▶ [Brief 1]:
In the CLR moderation report, substitute "chart" for "graph" and write out the passage from "Data compiled from" to "beneath the graph.".
▶ [Brief 2]:
Answer these questions from the CLR moderation report:
(a) How many student records were moderated at the K-3 grade span?
(b) During which months was the fieldwork carried out?
(c) Who is named as the Center Director?
▶ [Brief 3]:
How would you say this sentence from the CLR moderation report in Spanish: "This is a publication of the Center for Language in Learning, a non-profit organization with 501(c)(3) tax exempt status."
[Opening Quoted passage section]
Connecting Classroom and Large Scale Assessment:
The CLR Moderation Process

Findings from the 1996 CLR moderations conducted by the CLR Core Development Group and the Center for Language in Learning for CLR-registered schools

Fieldwork: April-June, 1996

This is a publication of the Center for Language in Learning, a non-profit organization with 501(c)(3) tax exempt status. The mission of the Center is to offer school districts and the concerned public a fair and accurate evaluation system which integrates classroom assessment with teaching and learning. Questions about this report should be addressed to Dr. Mary A. Barr, Center Director, 10610 Quail Canyon Road, El Cajon, CA 92021.


A total of 155 student records from eight schools were moderated at the K-3 grade span, where the emphasis of assessment is on tracing children's progress toward becoming independent readers. The sampling is small and not representative of the total state population as 34% to 86% of the students at each school had been identified for Title 1 assistance and 31% reported a home language other than English.

Data compiled from this year's moderations and depicted in the graph below, however, illustrate the kind of useful information the CLR can provide school staffs and parents about how well their school's literacy program is helping students learn to read. If this data had been drawn from moderation results at one school, for instance, they would learn that 32 (70%) of their 46 third graders demonstrated that they are readers. Three (18%) showed evidence of being exceptionally fluent or advanced readers, 11 (24%) are fluent or proficient readers, and 13 (28%) are moderately fluent or partially proficient readers. These percentages contrast sharply with those of the second graders, approximately half of whom have not yet reached the moderately fluent level. Each of the five developmental levels on the K-3 scale is defined beneath the graph.

A chart demonstrating reading achievement, K-3

1 Beginning reader: Uses just a few successful strategies for tackling print independently. Relies on having another person to read the text aloud. May still be unaware that text carries meaning.

2 Not yet fluent reader: Tackling known and predictable text with growing confidence but still needing support with new and unfamiliar ones. Growing ability to predict meanings and developing strategies to check predictions against other cues such as the illustrations and the print itself.

3 Moderately fluent reader (partially proficient): Well launched on reading but still needs to return to a familiar range of reader text. At the same time, beginning to explore new kinds of texts independently. Beginning to read silently.

4 Fluent reader (proficient): A capable reader who now approaches familiar texts with confidence but still needs support with unfamiliar materials. Beginning to draw inferences from books and stories. Reads independently. Chooses to read silently.
[Closing Quoted passage section]
[Opening Data supplied section]
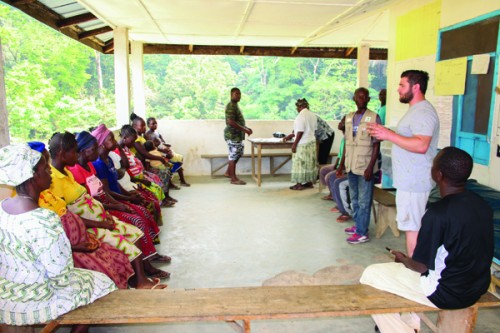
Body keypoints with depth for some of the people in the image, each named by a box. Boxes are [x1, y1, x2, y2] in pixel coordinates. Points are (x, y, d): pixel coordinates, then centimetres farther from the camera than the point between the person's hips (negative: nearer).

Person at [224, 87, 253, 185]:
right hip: (232, 135, -11)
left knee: (238, 154, 18)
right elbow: (230, 122, -26)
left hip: (237, 135, 11)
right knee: (233, 155, -5)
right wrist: (244, 130, -24)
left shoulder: (235, 105, 16)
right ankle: (234, 179, 2)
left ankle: (228, 172, 29)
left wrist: (246, 128, 14)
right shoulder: (231, 106, -17)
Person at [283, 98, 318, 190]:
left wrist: (294, 144, -14)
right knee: (310, 163, 13)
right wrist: (292, 135, 21)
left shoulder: (300, 116, -17)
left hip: (302, 144, -8)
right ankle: (309, 182, 21)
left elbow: (300, 132, -20)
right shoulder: (313, 115, 9)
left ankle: (299, 184, 5)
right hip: (312, 142, 8)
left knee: (300, 163, 0)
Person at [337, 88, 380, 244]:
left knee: (364, 200, -1)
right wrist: (342, 164, 13)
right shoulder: (349, 118, 10)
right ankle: (358, 224, 29)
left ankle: (362, 233, 5)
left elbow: (376, 145, -9)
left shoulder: (374, 118, -7)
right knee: (354, 198, 15)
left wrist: (370, 167, -16)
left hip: (365, 166, -6)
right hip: (351, 165, 6)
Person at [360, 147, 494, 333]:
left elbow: (421, 266, -18)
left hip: (447, 293, -8)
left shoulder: (438, 213, -27)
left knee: (370, 275, 5)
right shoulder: (482, 205, -3)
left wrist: (403, 259, 4)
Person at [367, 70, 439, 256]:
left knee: (412, 226, -4)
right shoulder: (416, 110, 17)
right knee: (412, 224, 17)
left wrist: (389, 135, -27)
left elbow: (421, 145, -30)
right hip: (409, 180, 11)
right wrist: (386, 135, 14)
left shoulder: (423, 112, -18)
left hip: (414, 182, -11)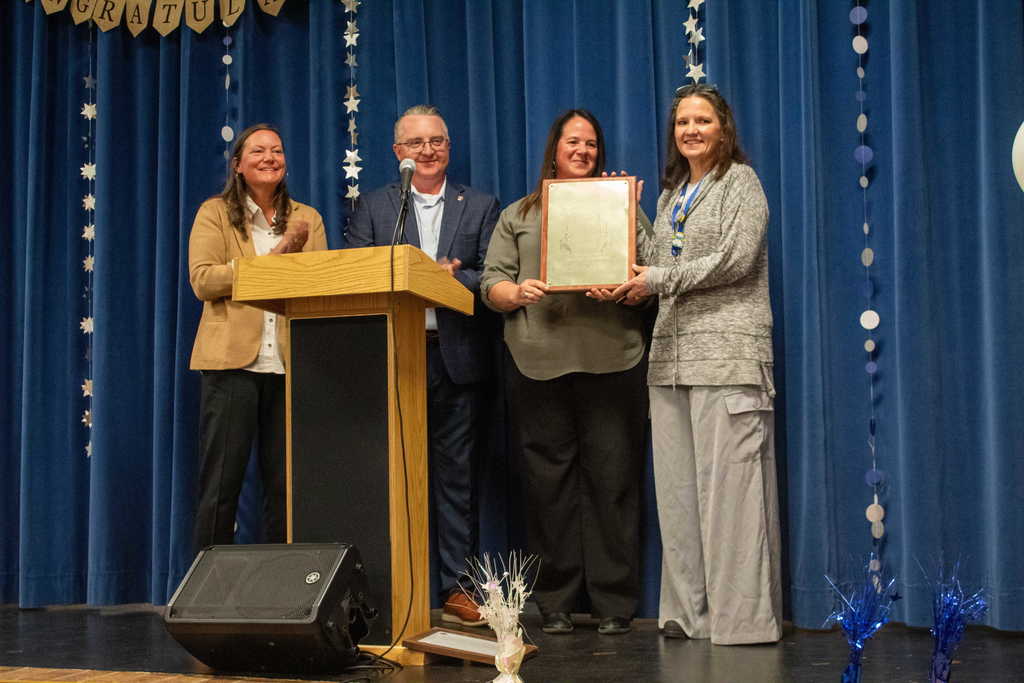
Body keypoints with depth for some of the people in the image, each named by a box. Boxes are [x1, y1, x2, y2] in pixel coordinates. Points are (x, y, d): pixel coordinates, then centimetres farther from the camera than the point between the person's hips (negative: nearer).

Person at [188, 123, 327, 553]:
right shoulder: (215, 213, 6)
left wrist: (298, 255, -13)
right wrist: (272, 258, -12)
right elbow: (202, 281, -7)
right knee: (221, 483, 0)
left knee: (285, 484, 4)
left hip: (291, 363, 3)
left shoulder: (307, 219, 15)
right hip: (232, 360, -3)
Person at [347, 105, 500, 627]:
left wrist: (447, 278, -17)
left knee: (456, 475, 4)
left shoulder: (480, 207, 12)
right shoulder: (373, 207, 12)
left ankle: (457, 587, 11)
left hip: (457, 359, 0)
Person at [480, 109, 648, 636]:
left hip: (611, 361, 0)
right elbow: (491, 283, 12)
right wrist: (517, 293, -10)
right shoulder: (517, 216, 19)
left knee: (611, 478, -3)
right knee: (548, 480, 0)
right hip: (539, 365, 1)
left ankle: (613, 603, 4)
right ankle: (555, 603, 9)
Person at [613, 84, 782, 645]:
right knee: (676, 483, 3)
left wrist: (661, 279, -11)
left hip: (726, 349, -6)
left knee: (728, 479, -9)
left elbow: (737, 258, -9)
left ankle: (742, 614, -5)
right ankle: (689, 609, 8)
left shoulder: (740, 180, 3)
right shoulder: (671, 193, 22)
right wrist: (625, 282, 3)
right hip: (672, 351, 7)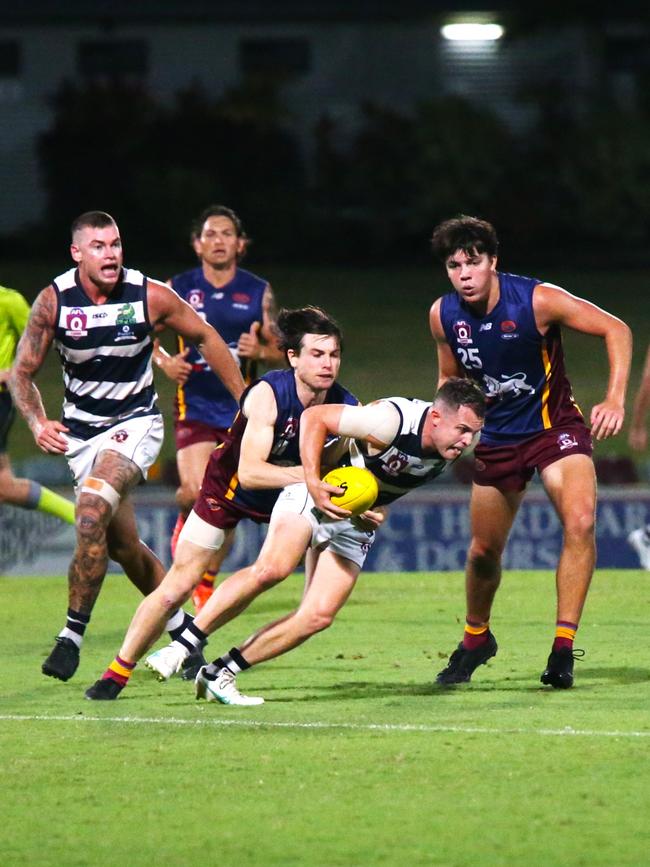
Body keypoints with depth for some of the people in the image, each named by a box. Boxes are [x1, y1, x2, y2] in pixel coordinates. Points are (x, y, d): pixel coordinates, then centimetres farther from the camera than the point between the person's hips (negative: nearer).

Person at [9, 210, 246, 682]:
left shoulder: (151, 296, -14)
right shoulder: (54, 301, -11)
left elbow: (205, 337, 3)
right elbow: (23, 372, -2)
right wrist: (38, 422, -20)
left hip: (135, 422, -3)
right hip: (81, 430, 3)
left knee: (92, 510, -27)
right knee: (122, 543, 8)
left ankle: (73, 634, -21)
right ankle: (182, 628, 30)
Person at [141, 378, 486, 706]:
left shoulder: (451, 445, -8)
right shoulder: (391, 421, -29)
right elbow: (314, 417, -20)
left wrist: (382, 508, -4)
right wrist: (314, 483, -28)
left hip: (356, 523, 6)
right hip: (317, 493, -6)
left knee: (319, 616, -10)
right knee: (271, 568, -32)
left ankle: (218, 674, -2)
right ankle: (182, 646, -22)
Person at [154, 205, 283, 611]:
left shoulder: (259, 292, 3)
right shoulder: (178, 289, 0)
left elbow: (279, 351, 8)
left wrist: (260, 350, -15)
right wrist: (165, 362, -11)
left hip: (241, 408, 1)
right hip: (194, 406, -1)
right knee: (194, 493, -18)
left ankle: (207, 581, 19)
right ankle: (185, 526, 18)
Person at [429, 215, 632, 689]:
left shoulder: (538, 301, -21)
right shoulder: (443, 316, -8)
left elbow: (616, 329, -14)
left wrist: (615, 400, -24)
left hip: (555, 425, -4)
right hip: (496, 436, 4)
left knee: (580, 522, -27)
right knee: (484, 551, 10)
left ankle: (564, 647, -21)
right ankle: (476, 639, 39)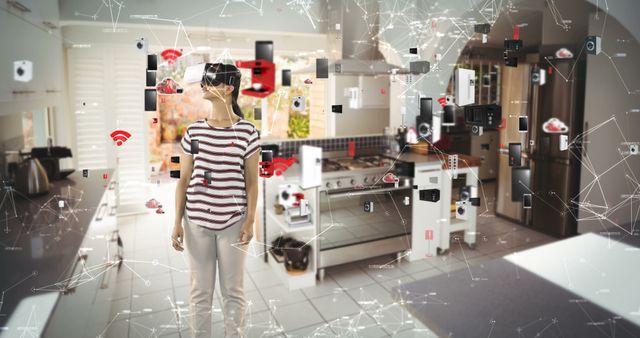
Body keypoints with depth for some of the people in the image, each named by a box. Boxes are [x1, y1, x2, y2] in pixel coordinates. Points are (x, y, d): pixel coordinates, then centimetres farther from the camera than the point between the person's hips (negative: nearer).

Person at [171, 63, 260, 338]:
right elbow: (184, 180, 6)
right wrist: (177, 223, 4)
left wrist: (250, 221, -6)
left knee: (233, 290, 9)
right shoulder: (193, 131, 3)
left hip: (232, 222, -2)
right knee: (200, 290, 12)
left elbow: (251, 182, -1)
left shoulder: (246, 131, -4)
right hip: (197, 221, 2)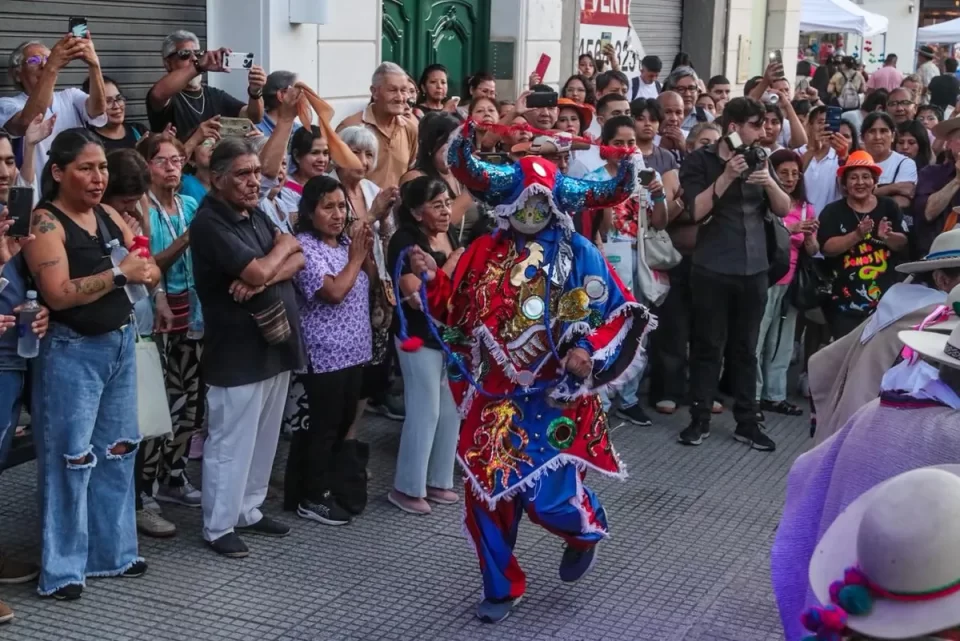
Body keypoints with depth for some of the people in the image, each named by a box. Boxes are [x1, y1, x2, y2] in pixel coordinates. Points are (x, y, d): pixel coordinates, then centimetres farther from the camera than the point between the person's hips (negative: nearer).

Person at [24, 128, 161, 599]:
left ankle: (112, 551, 26)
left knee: (117, 451, 13)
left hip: (120, 344, 7)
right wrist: (119, 274, -20)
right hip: (71, 352, -7)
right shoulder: (45, 221, -11)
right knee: (70, 458, -2)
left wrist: (144, 271, -13)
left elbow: (151, 273, 9)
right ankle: (62, 570, 7)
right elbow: (59, 294, -21)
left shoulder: (110, 216, 10)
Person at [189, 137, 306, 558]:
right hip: (238, 353, -9)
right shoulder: (209, 223, -16)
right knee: (231, 441, 0)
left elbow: (298, 260, 4)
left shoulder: (256, 216, 12)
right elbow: (258, 270, -24)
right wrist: (283, 245, -4)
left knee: (263, 437, 17)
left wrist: (263, 278, -17)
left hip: (276, 346, 9)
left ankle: (248, 510, 30)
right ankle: (218, 527, 10)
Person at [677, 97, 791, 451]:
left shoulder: (758, 159, 11)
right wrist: (727, 176, -21)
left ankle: (747, 422, 14)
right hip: (712, 269, -4)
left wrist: (769, 182, -11)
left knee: (746, 348, 9)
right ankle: (699, 419, 9)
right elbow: (695, 211, -15)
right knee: (707, 346, 1)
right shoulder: (700, 161, -3)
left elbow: (784, 210, 7)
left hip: (754, 269, 4)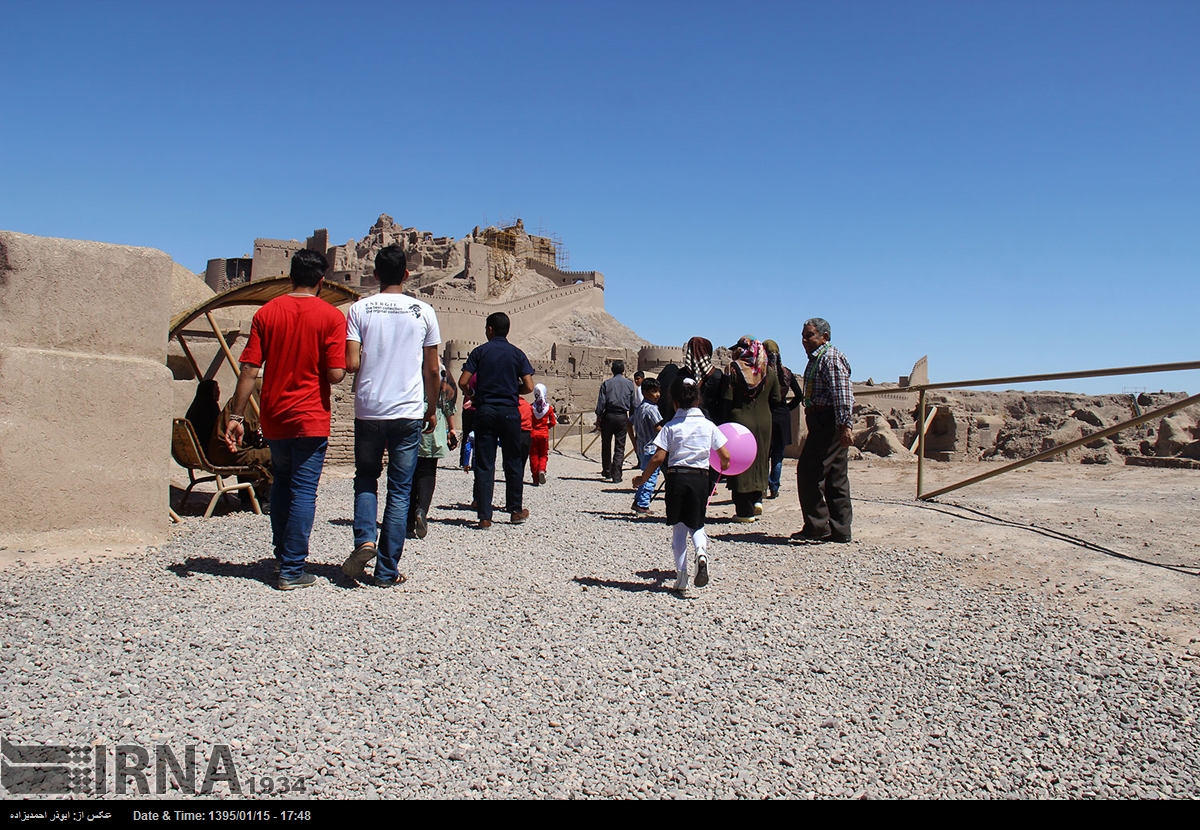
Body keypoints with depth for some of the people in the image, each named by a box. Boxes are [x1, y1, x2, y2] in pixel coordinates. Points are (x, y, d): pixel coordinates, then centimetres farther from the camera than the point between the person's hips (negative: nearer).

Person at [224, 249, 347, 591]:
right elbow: (335, 374, -14)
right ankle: (292, 571, 3)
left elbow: (249, 370, -2)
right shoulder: (331, 316, -7)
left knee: (282, 484, 22)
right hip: (310, 419, -4)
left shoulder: (266, 312, 2)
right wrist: (344, 368, 9)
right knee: (303, 492, 2)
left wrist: (236, 417, 1)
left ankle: (282, 555, 33)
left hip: (274, 417, 4)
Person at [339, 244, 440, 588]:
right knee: (399, 491, 6)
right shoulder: (423, 312, 1)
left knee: (365, 479, 20)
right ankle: (387, 571, 8)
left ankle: (364, 539, -2)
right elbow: (432, 369, 4)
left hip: (368, 410, 0)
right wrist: (431, 410, 17)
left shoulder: (360, 309, -1)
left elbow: (351, 364, -8)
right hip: (408, 412, 0)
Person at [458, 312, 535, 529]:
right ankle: (516, 511, 21)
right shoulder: (517, 354, 3)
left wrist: (472, 394, 14)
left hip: (485, 411, -1)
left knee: (484, 464, 2)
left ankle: (484, 516, 0)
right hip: (509, 411, 1)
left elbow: (463, 382, -7)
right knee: (513, 462, 13)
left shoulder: (479, 352, 0)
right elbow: (529, 387, -4)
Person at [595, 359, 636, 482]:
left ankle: (606, 472, 24)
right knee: (620, 447, 3)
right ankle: (616, 476, -3)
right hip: (622, 417, 0)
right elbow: (633, 403, 5)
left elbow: (601, 402, -5)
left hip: (608, 416, 0)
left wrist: (598, 416, 3)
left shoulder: (606, 383, -2)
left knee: (606, 445, 15)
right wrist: (631, 418, 14)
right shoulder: (629, 383, 3)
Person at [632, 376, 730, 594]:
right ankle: (701, 551, -16)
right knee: (696, 524, 17)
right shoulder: (708, 425, 3)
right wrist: (723, 466, 25)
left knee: (678, 528, 10)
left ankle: (681, 577, 8)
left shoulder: (670, 427, -3)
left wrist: (642, 478, 4)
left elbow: (658, 458, -8)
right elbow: (725, 457, 1)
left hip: (676, 478, -1)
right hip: (700, 478, 1)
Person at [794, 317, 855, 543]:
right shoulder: (816, 359, 21)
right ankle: (839, 530, 14)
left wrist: (844, 425, -27)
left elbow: (842, 392, -21)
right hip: (823, 421, 11)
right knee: (835, 478, 10)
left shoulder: (831, 358, -11)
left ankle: (817, 527, -4)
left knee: (809, 472, -9)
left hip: (828, 421, -11)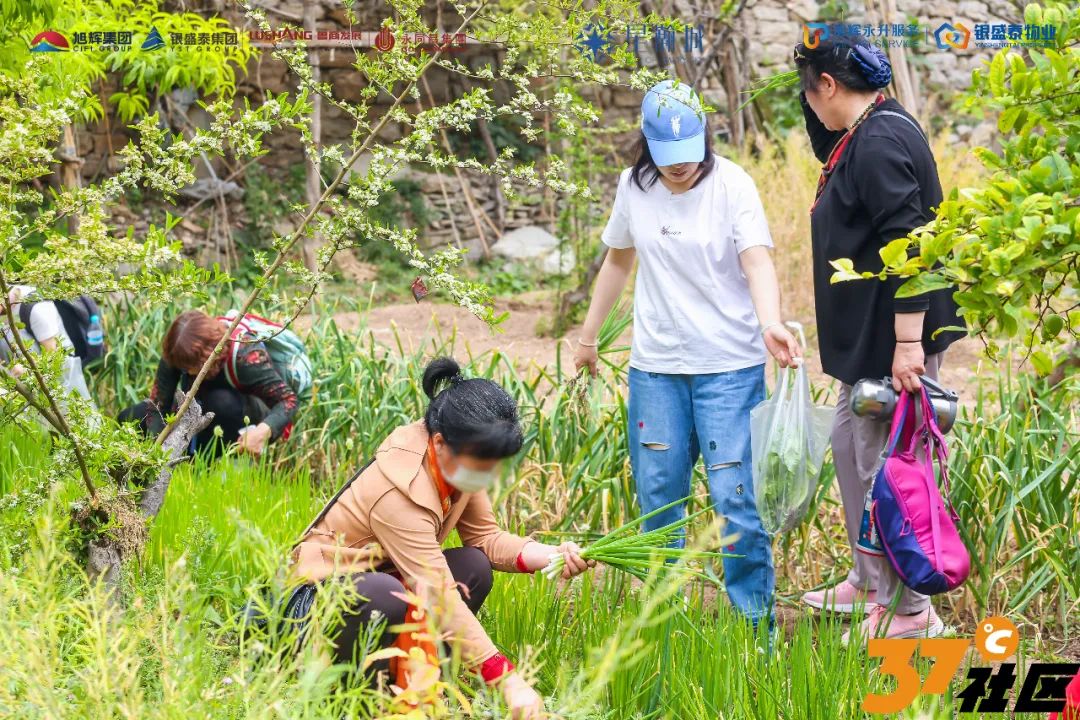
[Closing Data supplied section]
▶ [Written reply 1]:
Data compiled from this year's moderations and depicted in the chart below, however, illustrate the kind of useful information the CLR can provide school staffs and parents about how well their school's literacy program is helping students learn to read. If this data had been drawn from moderation results at one school, for instance, they would learn that 32 (70%) of their 46 third graders demonstrated that they are readers. Three (18%) showed evidence of being exceptionally fluent or advanced readers, 11 (24%) are fluent or proficient readers, and 13 (28%) are moderately fluent or partially proficient readers. These percentages contrast sharply with those of the second graders, approximately half of whom have not yet reached the moderately fluent level. Each of the five developmental levels on the K-3 scale is defined beneath the chart.

▶ [Written reply 2]:
(a) 155 student records, from eight schools.
(b) April through June, 1996.
(c) Dr. Mary A. Barr.

▶ [Written reply 3]:
Esta es una publicación del Center for Language in Learning, una organización sin fines de lucro con estatus de exención fiscal 501(c)(3).